FourthWorld wrote:And remember, within the IDE there are no sciptLimits, so there's no limit to what you can do to automate scripting tasks. And since RevMedia is free, sharing your automated scripting solutions with others costs them nothing, and is a win-win all around: folks get turned on to RevTalk, and you don't need to document 3000 tokens for them since Rev's already done it.
A valid point and surely something to keep in mind, thx.
But on the other hand, there are people who cannot be trusted with an IDE (if it would depend on me I wouldn't trust them with a mouse and keyboard

) and it wont work for corporate / commercial environment (enforceability of business rules etc).

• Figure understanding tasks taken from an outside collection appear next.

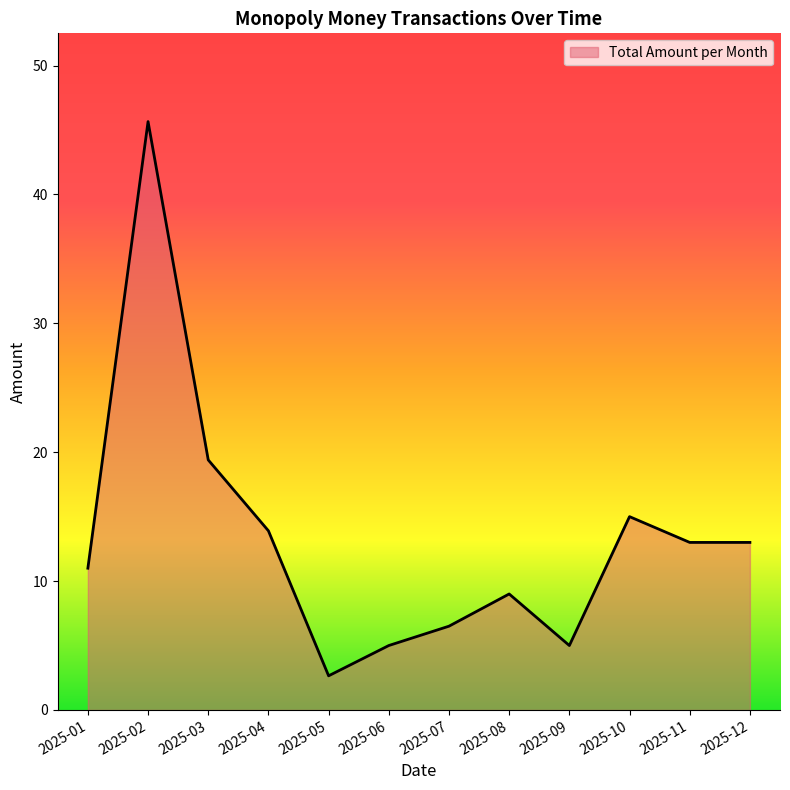

Which category has the lowest value across all series?

2025-05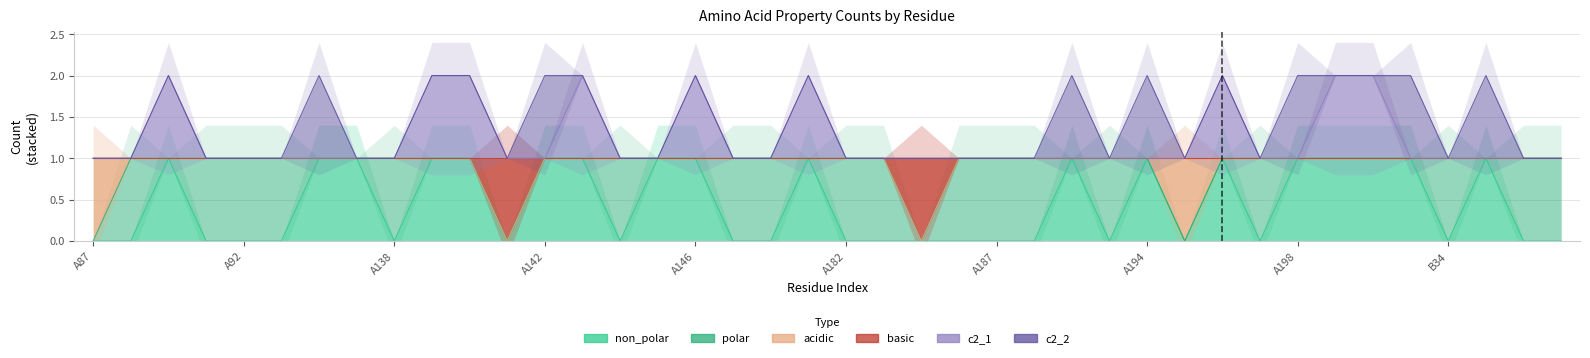

True or false: c2_1 and non_polar intersect in this chart.

False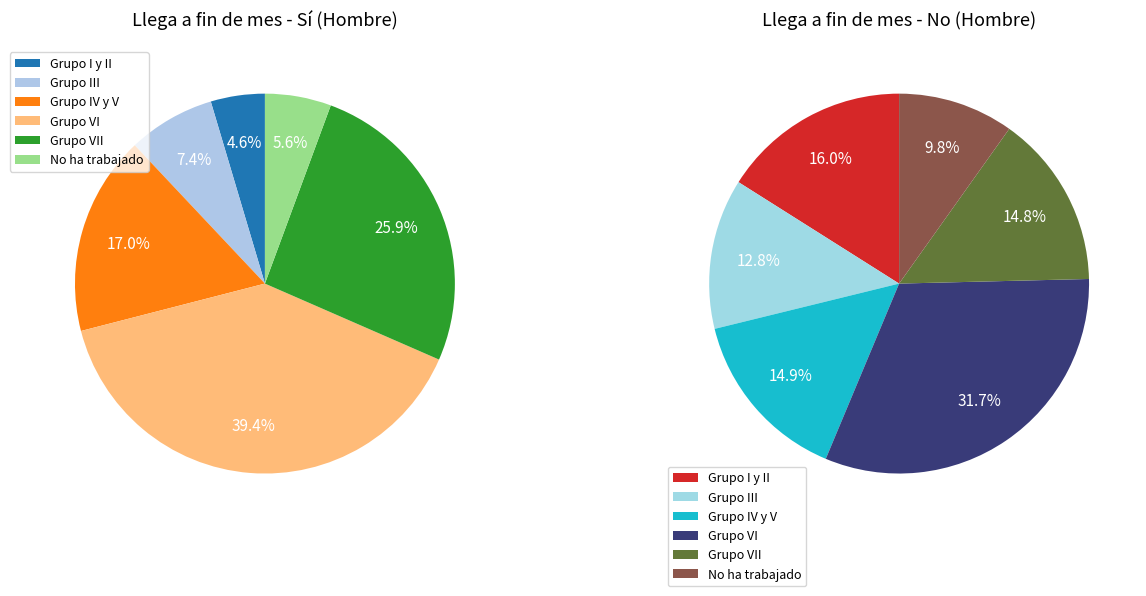

To the nearest percent, what is the difference between the Grupo III and Grupo VII slice percentages?

18%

And i don't think I just verified it the free version cannot handle database connections, which disqualifies it right away.
FourthWorld wrote:To help find a good solution we'll need to know more about the specifics of the problem you're looking to solve.
Thanks for the offer (really) but I already know the answer (or the better part of it anyway, cause it's still open-ended, now its time to stop prototyping and start building it for real to see how far it can grow) to my problem and I'm just looking for the most flexible implementation environment. Different environments impose different constraints and shape the resulting product, that's why I am trying a bunch of different tools to see which would fit my intents the best / allow me to offer more functionality.